Family Law Education Network

Ritter & Hermann (No 5) [2026] FedCFamC1F 151

Ritter & Hermann (No 5) [2026] FedCFamC1F 151

Ritter & Hermann (No 5) [2026] FedCFamC1F 151

Whilst it is not unusual for a parent to want to revisit Orders that they are not happy with, and such attempts do not appear to have abated since the introduction of section 65DAAA to the Family Law Act, one would expect that it would take longer than three days for a change in circumstances to be established.

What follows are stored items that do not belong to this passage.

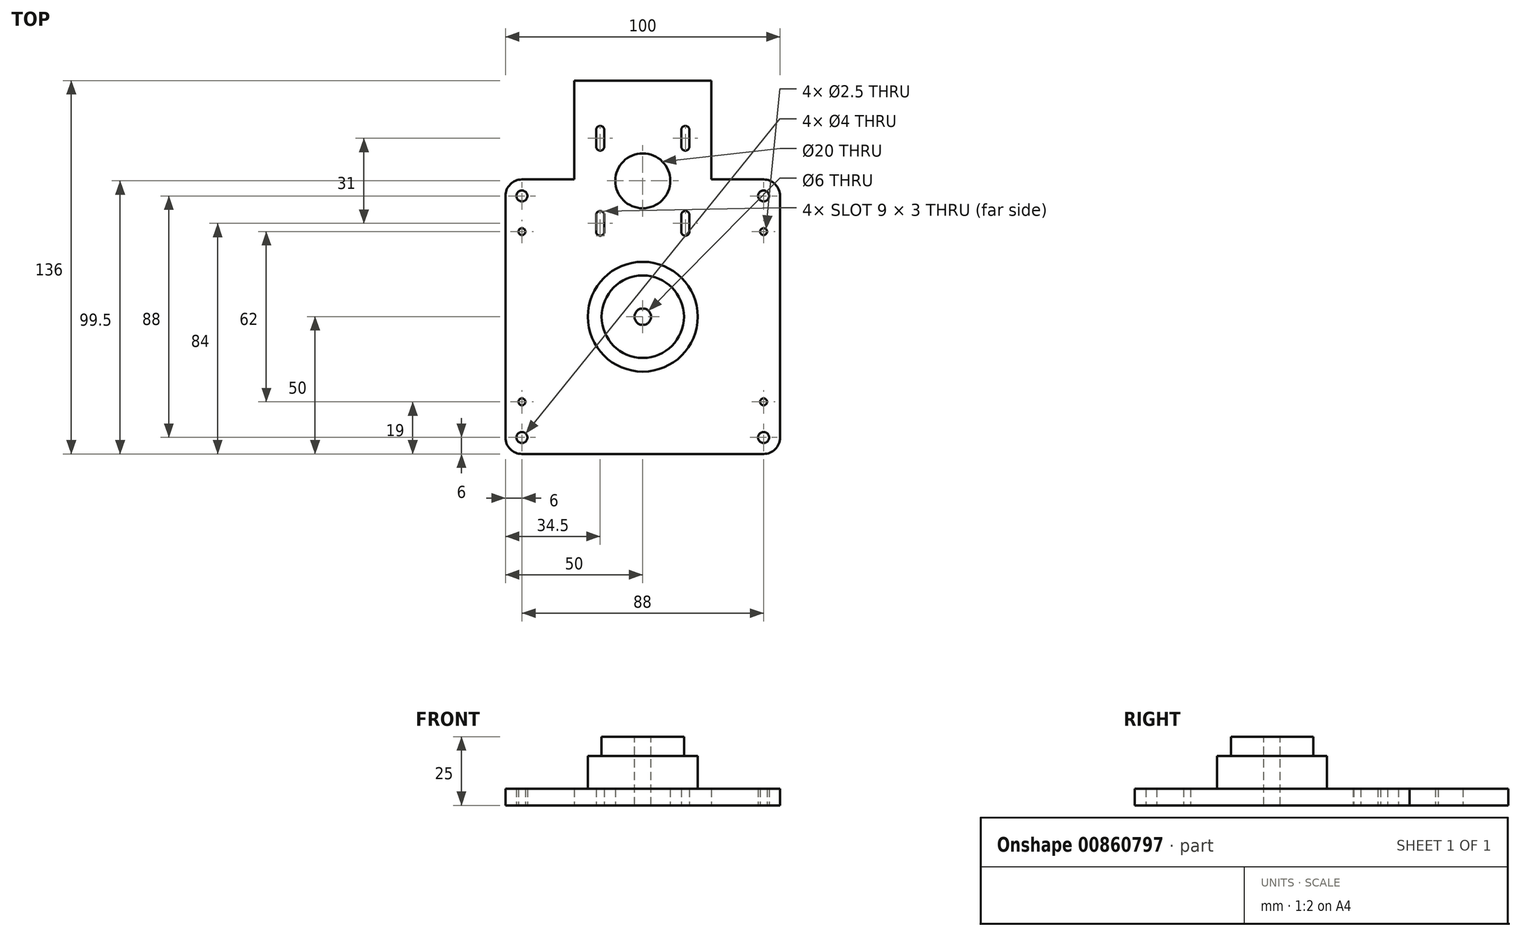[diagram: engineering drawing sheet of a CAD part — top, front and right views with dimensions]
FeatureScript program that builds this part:
annotation { "Feature Type Name" : "Feature", "Feature Type Description" : "" }
export const myFeature = defineFeature(function(context is Context, id is Id, definition is map)
    precondition{}
    {
        {
            var Q0;
            Q0=qCreatedBy(makeId("Top.planeOp"),FACE);
            var sketch = newSketch(context, id + "F0", { "sketchPlane" : qUnion([Q0])});
            skLineSegment(sketch, "E0.bottom", {"start": v(6, 0) * mm, "end": v(94, 0) * mm});
            skLineSegment(sketch, "E0.top", {"start": v(6, 100) * mm, "end": v(25, 100) * mm});
            skLineSegment(sketch, "E0.left", {"start": v(0, 6) * mm, "end": v(0, 94) * mm});
            skLineSegment(sketch, "E0.right", {"start": v(100, 6) * mm, "end": v(100, 94) * mm});
            skPoint(sketch, "E1.visualSharp", {"position": v(0, 0) * mm});
            skArc(sketch, "E1.filletArc", {"start": v(0, 6) * mm, "mid": v(1.76, 1.76) * mm, "end": v(6, 0) * mm});
            skPoint(sketch, "E2.visualSharp", {"position": v(100, 0) * mm});
            skArc(sketch, "E2.filletArc", {"start": v(94, 0) * mm, "mid": v(98.24, 1.76) * mm, "end": v(100, 6) * mm});
            skPoint(sketch, "E3.visualSharp", {"position": v(0, 100) * mm});
            skArc(sketch, "E3.filletArc", {"start": v(6, 100) * mm, "mid": v(1.76, 98.24) * mm, "end": v(0, 94) * mm});
            skPoint(sketch, "E4.visualSharp", {"position": v(100, 100) * mm});
            skArc(sketch, "E4.filletArc", {"start": v(100, 94) * mm, "mid": v(98.24, 98.24) * mm, "end": v(94, 100) * mm});
            skLineSegment(sketch, "E5.top", {"start": v(25, 136) * mm, "end": v(75, 136) * mm});
            skLineSegment(sketch, "E5.left", {"start": v(25, 100) * mm, "end": v(25, 136) * mm});
            skLineSegment(sketch, "E5.right", {"start": v(75, 100) * mm, "end": v(75, 136) * mm});
            skLineSegment(sketch, "E6.trimOffspring", {"start": v(75, 100) * mm, "end": v(94, 100) * mm});
            skCircle(sketch, "E7", {"center": v(50, 99.5) * mm, "radius": 10 * mm});
            skPoint(sketch, "E7.centerSnap0", {"position": v(50, 136) * mm});
            skPoint(sketch, "E8", {"position": v(50, 50) * mm});
            skPoint(sketch, "E8.positionSnap0", {"position": v(50, 0) * mm});
            skPoint(sketch, "E8.positionSnap1", {"position": v(0, 50) * mm});
            skLineSegment(sketch, "E9.left", {"start": v(33, 112) * mm, "end": v(33, 118) * mm});
            skLineSegment(sketch, "E9.right", {"start": v(36, 112) * mm, "end": v(36, 118) * mm});
            skLineSegment(sketch, "E10", {"start": v(50, 99.5) * mm, "end": v(50, 123) * mm, "construction": true});
            skLineSegment(sketch, "E11", {"start": v(50, 99.5) * mm, "end": v(33.46, 99.5) * mm, "construction": true});
            skArc(sketch, "E12", {"start": v(36, 118) * mm, "mid": v(34.5, 119.5) * mm, "end": v(33, 118) * mm});
            skArc(sketch, "E13", {"start": v(33, 112) * mm, "mid": v(34.5, 110.5) * mm, "end": v(36, 112) * mm});
            skLineSegment(sketch, "E14.MirrorCS", {"start": v(64, 112) * mm, "end": v(64, 118) * mm});
            skArc(sketch, "E15.MirrorCS", {"start": v(64, 118) * mm, "mid": v(65.5, 119.5) * mm, "end": v(67, 118) * mm});
            skLineSegment(sketch, "E16.MirrorCS", {"start": v(67, 112) * mm, "end": v(67, 118) * mm});
            skArc(sketch, "E17.MirrorCS", {"start": v(67, 112) * mm, "mid": v(65.5, 110.5) * mm, "end": v(64, 112) * mm});
            skArc(sketch, "E18.MirrorCS", {"start": v(33, 87) * mm, "mid": v(34.5, 88.5) * mm, "end": v(36, 87) * mm});
            skLineSegment(sketch, "E19.MirrorCS", {"start": v(33, 87) * mm, "end": v(33, 81) * mm});
            skLineSegment(sketch, "E20.MirrorCS", {"start": v(36, 87) * mm, "end": v(36, 81) * mm});
            skArc(sketch, "E21.MirrorCS", {"start": v(36, 81) * mm, "mid": v(34.5, 79.5) * mm, "end": v(33, 81) * mm});
            skLineSegment(sketch, "E22.MirrorCS", {"start": v(64, 87) * mm, "end": v(64, 81) * mm});
            skArc(sketch, "E23.MirrorCS", {"start": v(64, 81) * mm, "mid": v(65.5, 79.5) * mm, "end": v(67, 81) * mm});
            skLineSegment(sketch, "E24.MirrorCS", {"start": v(67, 87) * mm, "end": v(67, 81) * mm});
            skArc(sketch, "E25.MirrorCS", {"start": v(67, 87) * mm, "mid": v(65.5, 88.5) * mm, "end": v(64, 87) * mm});
            skCircle(sketch, "E26", {"center": v(94, 94) * mm, "radius": 2 * mm});
            skCircle(sketch, "E27", {"center": v(6, 94) * mm, "radius": 2 * mm});
            skCircle(sketch, "E28", {"center": v(94, 6) * mm, "radius": 2 * mm});
            skCircle(sketch, "E29", {"center": v(6, 6) * mm, "radius": 2 * mm});
            skCircle(sketch, "E30", {"center": v(94, 81) * mm, "radius": 1.25 * mm});
            skCircle(sketch, "E31", {"center": v(94, 19) * mm, "radius": 1.25 * mm});
            skLineSegment(sketch, "E32", {"start": v(50, 50) * mm, "end": v(50, 65.58) * mm, "construction": true});
            skCircle(sketch, "E33.MirrorC", {"center": v(6, 81) * mm, "radius": 1.25 * mm});
            skCircle(sketch, "E34.MirrorC", {"center": v(6, 19) * mm, "radius": 1.25 * mm});
            skSolve(sketch);
        }
        {
            var Q0;
            Q0=makeQuery(id+"F0.imprint","IMPRINT",FACE,{"disambiguationData":[TD([[makeQuery(id+"F0.imprint","IMPRINT",EDGE,{"derivedFrom":sQuery(id+"F0.wireOp",EDGE,"E0.bottom")}),1.0]])]});
            extrude(context, id + "F1", {"entities" : qUnion([Q0]), "depth" : 6 * mm, "offsetDistance" : 25 * mm});
        }
        {
            var Q0;
            Q0=makeQuery(id+"F1.opExtrude","CAP_FACE",FACE,{"disambiguationData":[OSD([sQuery(id+"F0.wireOp",EDGE,"E0.bottom"),sQuery(id+"F0.wireOp",EDGE,"E0.top"),sQuery(id+"F0.wireOp",EDGE,"E0.left"),sQuery(id+"F0.wireOp",EDGE,"E0.right"),sQuery(id+"F0.wireOp",EDGE,"E1.filletArc"),sQuery(id+"F0.wireOp",EDGE,"E2.filletArc"),sQuery(id+"F0.wireOp",EDGE,"E3.filletArc"),sQuery(id+"F0.wireOp",EDGE,"E4.filletArc"),sQuery(id+"F0.wireOp",EDGE,"E5.top"),sQuery(id+"F0.wireOp",EDGE,"E5.left"),sQuery(id+"F0.wireOp",EDGE,"E5.right"),sQuery(id+"F0.wireOp",EDGE,"E6.trimOffspring"),sQuery(id+"F0.wireOp",EDGE,"E7"),sQuery(id+"F0.wireOp",EDGE,"E9.left"),sQuery(id+"F0.wireOp",EDGE,"E9.right"),sQuery(id+"F0.wireOp",EDGE,"E12"),sQuery(id+"F0.wireOp",EDGE,"E13"),sQuery(id+"F0.wireOp",EDGE,"E14.MirrorCS"),sQuery(id+"F0.wireOp",EDGE,"E15.MirrorCS"),sQuery(id+"F0.wireOp",EDGE,"E16.MirrorCS"),sQuery(id+"F0.wireOp",EDGE,"E17.MirrorCS"),sQuery(id+"F0.wireOp",EDGE,"E18.MirrorCS"),sQuery(id+"F0.wireOp",EDGE,"E19.MirrorCS"),sQuery(id+"F0.wireOp",EDGE,"E20.MirrorCS"),sQuery(id+"F0.wireOp",EDGE,"E21.MirrorCS"),sQuery(id+"F0.wireOp",EDGE,"E22.MirrorCS"),sQuery(id+"F0.wireOp",EDGE,"E23.MirrorCS"),sQuery(id+"F0.wireOp",EDGE,"E24.MirrorCS"),sQuery(id+"F0.wireOp",EDGE,"E25.MirrorCS"),sQuery(id+"F0.wireOp",EDGE,"E26"),sQuery(id+"F0.wireOp",EDGE,"E27"),sQuery(id+"F0.wireOp",EDGE,"E28"),sQuery(id+"F0.wireOp",EDGE,"E29"),sQuery(id+"F0.wireOp",EDGE,"E30"),sQuery(id+"F0.wireOp",EDGE,"E31")])],"isStart":false});
            var sketch = newSketch(context, id + "F2", { "sketchPlane" : qUnion([Q0])});
            skCircle(sketch, "E35", {"center": v(50, 50) * mm, "radius": 20 * mm});
            skPoint(sketch, "E35.centerSnap0", {"position": v(50, 0) * mm});
            skPoint(sketch, "E35.centerSnap1", {"position": v(0, 50) * mm});
            skSolve(sketch);
        }
        {
            var Q0;
            Q0 = qSketchRegion(id + "F2", true);
            extrude(context, id + "F3", {"entities" : qUnion([Q0]), "operationType" : NewBodyOperationType.ADD, "depth" : 12 * mm, "offsetDistance" : 25 * mm});
        }
        {
            var Q0;
            Q0=makeQuery(id+"F3.opExtrude","CAP_FACE",FACE,{"disambiguationData":[OSD([sQuery(id+"F2.wireOp",EDGE,"E35")])],"isStart":false});
            var sketch = newSketch(context, id + "F4", { "sketchPlane" : qUnion([Q0])});
            skCircle(sketch, "E36", {"center": v(50, 50) * mm, "radius": 15 * mm});
            skSolve(sketch);
        }
        {
            var Q0;
            Q0 = qSketchRegion(id + "F4", true);
            extrude(context, id + "F5", {"entities" : qUnion([Q0]), "operationType" : NewBodyOperationType.ADD, "depth" : 7 * mm, "offsetDistance" : 25 * mm});
        }
        {
            var Q0;
            Q0=makeQuery(id+"F5.opExtrude","CAP_FACE",FACE,{"disambiguationData":[OSD([sQuery(id+"F4.wireOp",EDGE,"E36")])],"isStart":false});
            var sketch = newSketch(context, id + "F6", { "sketchPlane" : qUnion([Q0])});
            skCircle(sketch, "E37", {"center": v(50, 50) * mm, "radius": 3 * mm});
            skSolve(sketch);
        }
        {
            var Q0;
            Q0 = qSketchRegion(id + "F6", true);
            extrude(context, id + "F7", {"entities" : qUnion([Q0]), "operationType" : NewBodyOperationType.REMOVE, "endBound" : BoundingType.THROUGH_ALL, "oppositeDirection" : true, "depth" : 25 * mm, "offsetDistance" : 25 * mm});
        }
    });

In Ritter & Hermann (No 5) [2026] FedCFamC1F 151, final Orders were made on 16 February 2026 in respect of a child aged 9 years.  This was after a contested hearing which had concluded on 16 December 2025, the result being that the child was to live with the father in a country other than Australia and the father would also have sole parenting responsibility for the child.  The mother filed a new Initiating Application on 2 March 2026 enabling the child to be placed on the Family Law Watchlist, thereby preventing the child from leaving Australia with the father. 

 

The parties relationship had been a short one, separating in 2019 when the child was around three years of age.  Thereafter the mother unilaterally relocated to Australia, with the child.  Pursuant to Final Parenting Orders, made by consent on 31 July 2020, the child was to live with the mother and spend time with the father.  Unfortunately, the mother continually contravened those Orders. 

 

Since separation, the father had remarried and had two very young children from that union.  The father was seeking to return to his country of residence with the child when he was stopped at Brisbane International Airport. 

 

In her new application the mother essentially sought to overturn the Orders made three days earlier with the child to live with her, in Australia, and for the Watch List Order to remain.  The mother had also filed an appeal against the 16 February 2026 Orders. 

 

The thrust of the mother’s case was the outbreak of hostilities in the Middle East, alleging that there was a travel ban imposed to the father’s country of residence but with no evidence to support that position.  The Court not being satisfied that there had been a significant change in circumstances, the mother’s application was dismissed. 

 

The Court then considered the father’s application for a Harmful Proceedings Order pursuant to section 102QAC of the Act.  The mother’s actions in filing a new Application only three days after the making of Final Orders had caused the father to incur costs of staying in Brisbane in a hotel with the child and having to rebook flights twice, resulting in financial hardship.  The Court was satisfied that such an Order should be made, preventing the mother from instituting further proceedings prior to 17 March 2026, being the first return date of her Notice of Appeal. 

 

As she was wholly unsuccessful, the mother was also ordered to pay the father’s costs fixed at $8,858. 

 

The high costs involved in family law matters are often subject to criticism, despite the measures that have been brought in to curb those costs such as jointly appointed single experts, pre-action mediation, pre-action offers of settlement, further mediation throughout the proceedings and other forms of alternative dispute resolution.  However, costs are often steered by being a respondent and having no other alternative but to respond/defend.  this is particularly the case when there is a self-represented litigant.